Pour dessiner un avenir moins sombre et moins carboné pour l'énergie polynésienne, il fallait déterminer :
  • une stratégie (qui peut être structurée sous la forme d'un schéma directeur objectif de l'énergie),
  • un environnement économique pour le développement des énergies renouvelables (par exemple par un ou des prix de rachat).
La première mesure s'est finalement faite sous la forme d'une Programmation Pluriannuelle des Investissements (sur laquelle nous reviendrons dans un autre article). La deuxième est effective depuis le 25 juin, pour ce qui concerne l'électricité issue de l'énergie hydraulique, de l'énergie éolienne et de l'énergie solaire photovoltaïque.
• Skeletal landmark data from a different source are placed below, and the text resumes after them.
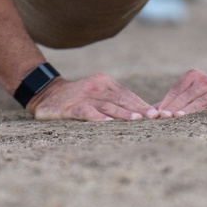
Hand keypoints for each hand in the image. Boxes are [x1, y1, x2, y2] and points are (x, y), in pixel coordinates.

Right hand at [28, 73, 163, 121]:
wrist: (46, 94)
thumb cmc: (77, 98)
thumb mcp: (97, 94)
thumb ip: (116, 100)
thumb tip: (143, 113)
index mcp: (106, 84)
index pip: (129, 95)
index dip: (144, 105)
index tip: (160, 114)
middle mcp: (97, 88)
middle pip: (122, 100)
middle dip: (140, 109)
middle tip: (156, 117)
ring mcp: (84, 97)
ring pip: (108, 106)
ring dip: (123, 113)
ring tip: (137, 119)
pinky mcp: (71, 108)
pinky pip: (86, 113)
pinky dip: (97, 117)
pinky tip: (107, 123)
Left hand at [154, 68, 206, 115]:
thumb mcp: (193, 88)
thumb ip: (175, 99)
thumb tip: (152, 112)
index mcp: (193, 76)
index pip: (177, 91)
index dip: (166, 102)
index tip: (157, 114)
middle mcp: (205, 80)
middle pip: (187, 96)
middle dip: (174, 107)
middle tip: (163, 117)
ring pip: (200, 102)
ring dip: (189, 111)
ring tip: (177, 118)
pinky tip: (201, 120)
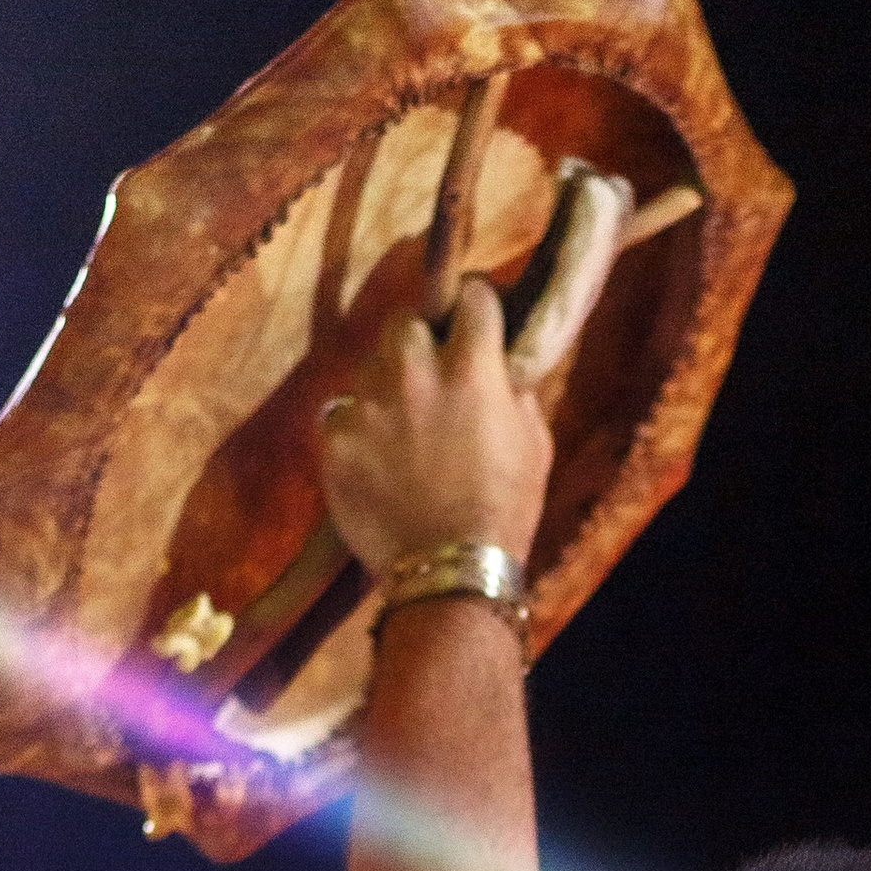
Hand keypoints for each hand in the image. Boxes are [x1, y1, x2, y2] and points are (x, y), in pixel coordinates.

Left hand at [318, 280, 553, 578]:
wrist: (450, 574)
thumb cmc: (506, 511)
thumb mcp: (535, 444)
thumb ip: (515, 391)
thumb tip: (503, 363)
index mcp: (473, 370)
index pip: (470, 296)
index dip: (473, 301)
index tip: (472, 310)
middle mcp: (417, 375)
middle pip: (405, 321)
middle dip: (419, 338)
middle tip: (429, 370)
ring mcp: (370, 406)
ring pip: (369, 366)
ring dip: (386, 385)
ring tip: (401, 425)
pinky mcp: (336, 439)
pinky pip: (341, 413)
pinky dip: (357, 429)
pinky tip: (376, 458)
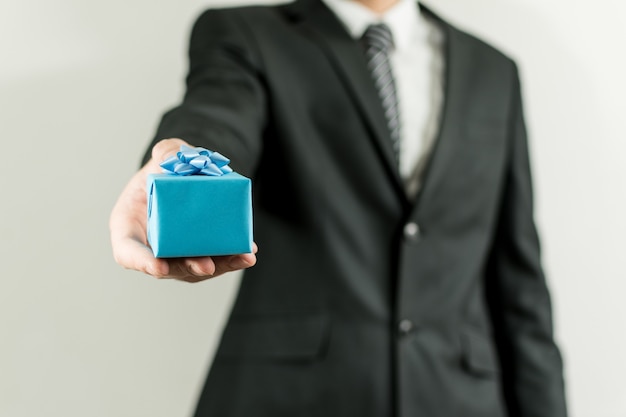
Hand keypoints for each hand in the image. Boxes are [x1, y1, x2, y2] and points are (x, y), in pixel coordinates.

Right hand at [109, 138, 256, 282]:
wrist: (186, 178)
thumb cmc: (166, 170)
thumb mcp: (164, 156)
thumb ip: (166, 153)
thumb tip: (171, 158)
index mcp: (128, 227)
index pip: (129, 252)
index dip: (142, 262)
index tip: (159, 266)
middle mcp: (151, 246)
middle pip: (168, 266)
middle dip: (189, 267)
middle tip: (207, 265)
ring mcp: (175, 254)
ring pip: (196, 269)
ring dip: (220, 266)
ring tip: (242, 258)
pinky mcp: (199, 254)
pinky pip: (215, 260)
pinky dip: (231, 258)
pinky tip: (248, 253)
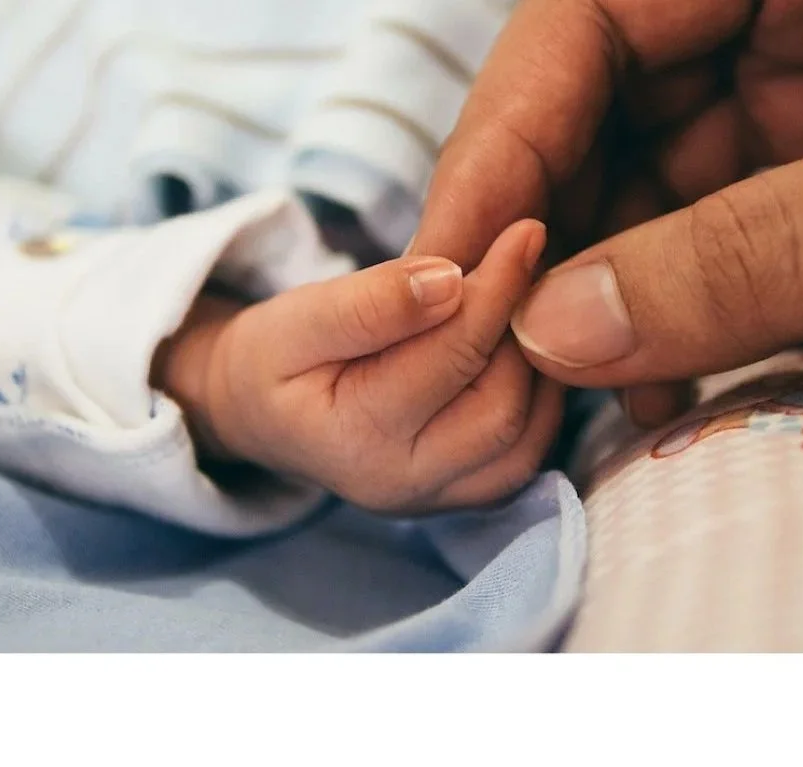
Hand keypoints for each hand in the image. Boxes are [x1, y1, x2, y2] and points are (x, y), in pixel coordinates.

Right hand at [156, 221, 563, 513]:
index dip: (496, 288)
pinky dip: (539, 401)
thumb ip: (370, 302)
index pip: (452, 356)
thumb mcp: (298, 317)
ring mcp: (437, 500)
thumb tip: (450, 280)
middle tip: (524, 271)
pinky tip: (520, 353)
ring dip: (538, 369)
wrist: (263, 416)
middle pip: (501, 407)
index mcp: (357, 439)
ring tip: (520, 310)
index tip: (524, 231)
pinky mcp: (462, 498)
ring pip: (525, 437)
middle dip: (520, 333)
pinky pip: (526, 456)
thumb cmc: (276, 360)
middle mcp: (403, 485)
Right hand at [417, 0, 802, 422]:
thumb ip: (776, 248)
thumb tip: (562, 331)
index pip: (595, 13)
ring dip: (616, 302)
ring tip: (581, 400)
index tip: (447, 266)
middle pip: (616, 112)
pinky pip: (750, 247)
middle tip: (505, 359)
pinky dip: (700, 325)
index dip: (504, 138)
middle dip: (554, 237)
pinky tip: (668, 394)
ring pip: (671, 192)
  • La première, l'hydroélectricité terrestre, a fait largement ses preuves dans le monde entier (16% de l'énergie électrique mondale, soit un chouia plus que le nucléaire ; en Polynésie c'est déjà 25 à 30%, avec un potentiel qui peut être doublé).
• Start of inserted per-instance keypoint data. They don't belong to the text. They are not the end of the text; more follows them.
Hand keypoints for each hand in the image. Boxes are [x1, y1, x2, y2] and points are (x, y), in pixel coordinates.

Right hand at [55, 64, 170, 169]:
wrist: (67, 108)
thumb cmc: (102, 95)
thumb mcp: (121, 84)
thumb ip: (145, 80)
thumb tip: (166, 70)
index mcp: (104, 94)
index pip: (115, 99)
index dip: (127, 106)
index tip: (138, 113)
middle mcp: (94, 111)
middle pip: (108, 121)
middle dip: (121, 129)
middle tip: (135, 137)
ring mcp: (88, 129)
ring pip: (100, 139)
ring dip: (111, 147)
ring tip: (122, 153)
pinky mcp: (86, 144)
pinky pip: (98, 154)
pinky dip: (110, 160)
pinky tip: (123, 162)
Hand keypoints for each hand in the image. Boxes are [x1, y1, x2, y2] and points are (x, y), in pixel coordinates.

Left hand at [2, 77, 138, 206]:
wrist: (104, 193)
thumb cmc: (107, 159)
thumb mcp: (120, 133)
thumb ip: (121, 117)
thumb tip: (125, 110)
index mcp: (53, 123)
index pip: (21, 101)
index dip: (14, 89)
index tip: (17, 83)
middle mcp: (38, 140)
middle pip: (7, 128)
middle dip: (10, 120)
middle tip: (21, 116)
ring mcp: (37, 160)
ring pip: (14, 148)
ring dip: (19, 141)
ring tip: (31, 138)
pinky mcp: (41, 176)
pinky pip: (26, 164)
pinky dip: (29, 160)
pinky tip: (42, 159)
  • La deuxième, l'électricité éolienne, est encore extrêmement peu développée en Polynésie (et compte pour seulement 2,5% de l'énergie électrique mondiale). Et pourtant, couplé à un groupe électrogène, c'est efficace à tout point de vue, surtout quand elles sont grandes (400 à 850 kW environ).
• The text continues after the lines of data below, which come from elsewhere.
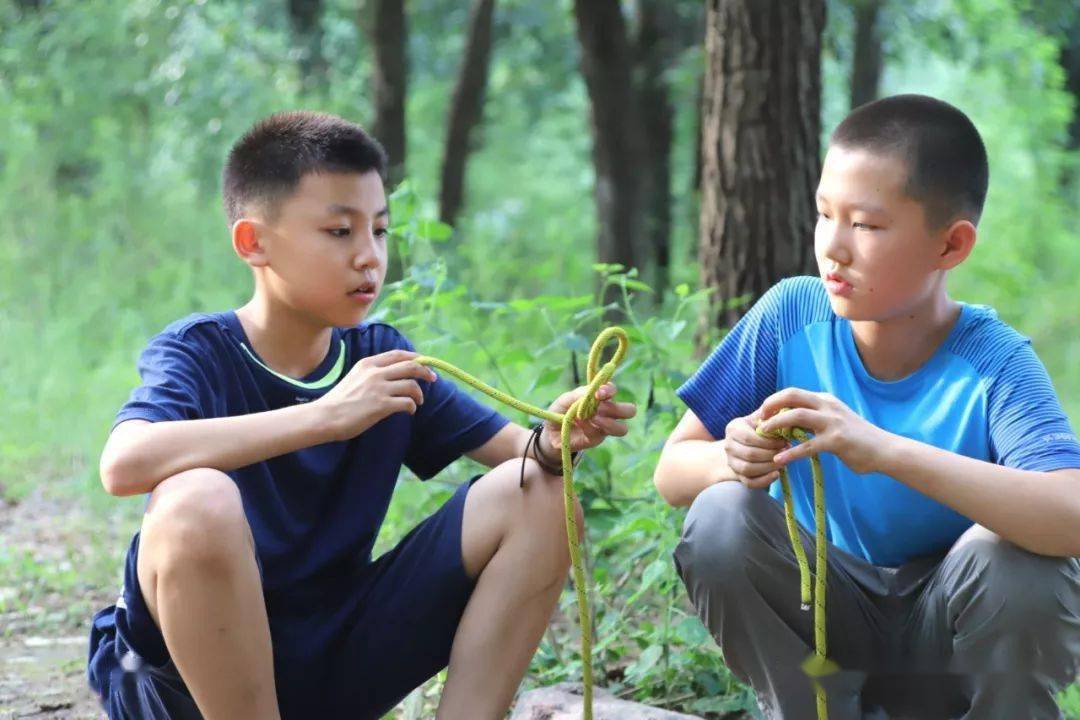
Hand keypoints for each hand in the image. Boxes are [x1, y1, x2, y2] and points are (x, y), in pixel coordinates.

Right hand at [314, 349, 437, 441]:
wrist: (325, 416)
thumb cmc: (339, 401)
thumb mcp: (354, 377)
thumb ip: (372, 374)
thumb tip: (393, 377)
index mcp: (368, 364)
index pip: (398, 354)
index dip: (415, 357)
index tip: (424, 362)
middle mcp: (375, 373)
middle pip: (411, 366)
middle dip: (426, 371)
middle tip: (433, 378)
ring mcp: (379, 388)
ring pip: (412, 384)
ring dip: (419, 393)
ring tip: (418, 401)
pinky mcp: (382, 405)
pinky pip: (407, 402)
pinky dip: (412, 406)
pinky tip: (410, 411)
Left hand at [540, 383, 636, 455]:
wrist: (549, 431)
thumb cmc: (560, 411)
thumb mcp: (566, 399)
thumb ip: (579, 394)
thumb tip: (594, 392)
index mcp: (600, 397)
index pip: (613, 390)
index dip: (610, 390)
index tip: (599, 393)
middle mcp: (606, 412)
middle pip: (630, 411)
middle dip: (620, 409)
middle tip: (600, 407)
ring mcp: (603, 428)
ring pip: (622, 428)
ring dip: (608, 422)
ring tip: (593, 418)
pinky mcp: (595, 440)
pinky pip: (599, 434)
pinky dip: (589, 427)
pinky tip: (579, 423)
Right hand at [722, 410, 789, 488]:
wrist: (742, 444)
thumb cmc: (757, 428)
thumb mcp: (760, 418)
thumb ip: (770, 414)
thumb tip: (786, 410)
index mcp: (733, 428)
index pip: (750, 438)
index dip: (769, 442)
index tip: (785, 441)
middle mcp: (728, 445)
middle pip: (750, 454)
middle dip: (771, 454)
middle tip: (786, 452)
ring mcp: (731, 462)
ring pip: (748, 469)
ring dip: (769, 466)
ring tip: (783, 462)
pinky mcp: (738, 476)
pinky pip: (749, 482)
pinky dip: (764, 480)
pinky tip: (776, 474)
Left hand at [755, 388, 885, 473]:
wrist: (884, 450)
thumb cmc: (856, 438)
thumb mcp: (833, 421)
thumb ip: (814, 419)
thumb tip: (788, 422)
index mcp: (825, 400)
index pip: (792, 393)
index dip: (773, 401)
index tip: (761, 414)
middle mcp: (828, 406)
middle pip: (791, 396)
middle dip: (770, 406)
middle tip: (758, 420)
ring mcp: (832, 422)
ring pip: (796, 416)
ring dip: (775, 424)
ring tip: (762, 435)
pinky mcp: (836, 441)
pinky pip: (807, 446)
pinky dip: (790, 453)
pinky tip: (779, 460)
  • La troisième, l'électricité solaire (fournie par des cellules photovoltaïques), est un peu particulière (et compte pour seulement 0,3% de l'énergie électrique mondiale). Très chère, elle devrait normalement être utilisée dans des cas très spécifiques, par exemple pour des raisons sociales dans des zones très isolées (comme les programmes PHOTOM aux Tuamotu). Ici, le tarif de rachat ne devrait cependant pas être pénalisant car il est inférieur au prix des tranches 3 et 4 de l'EDT (pour la basse tension).  Or ce sont les gros consommateurs de l'EDT qui sont intéressés par le photovoltaïque ; ce tarif de rachat, tout en restant incitatif, permet de ne pas pas faire porter le coût de cette production à la communauté polynésienne.
L'initiative mérite donc d'être saluée. Il est cependant essentiel de l'intégrer dans une réflexion plus large sur les énergies renouvelables car il s'avère nécessaire, dés lors que l'argent commun est en jeu, de bien positionner le "curseur" des incitations.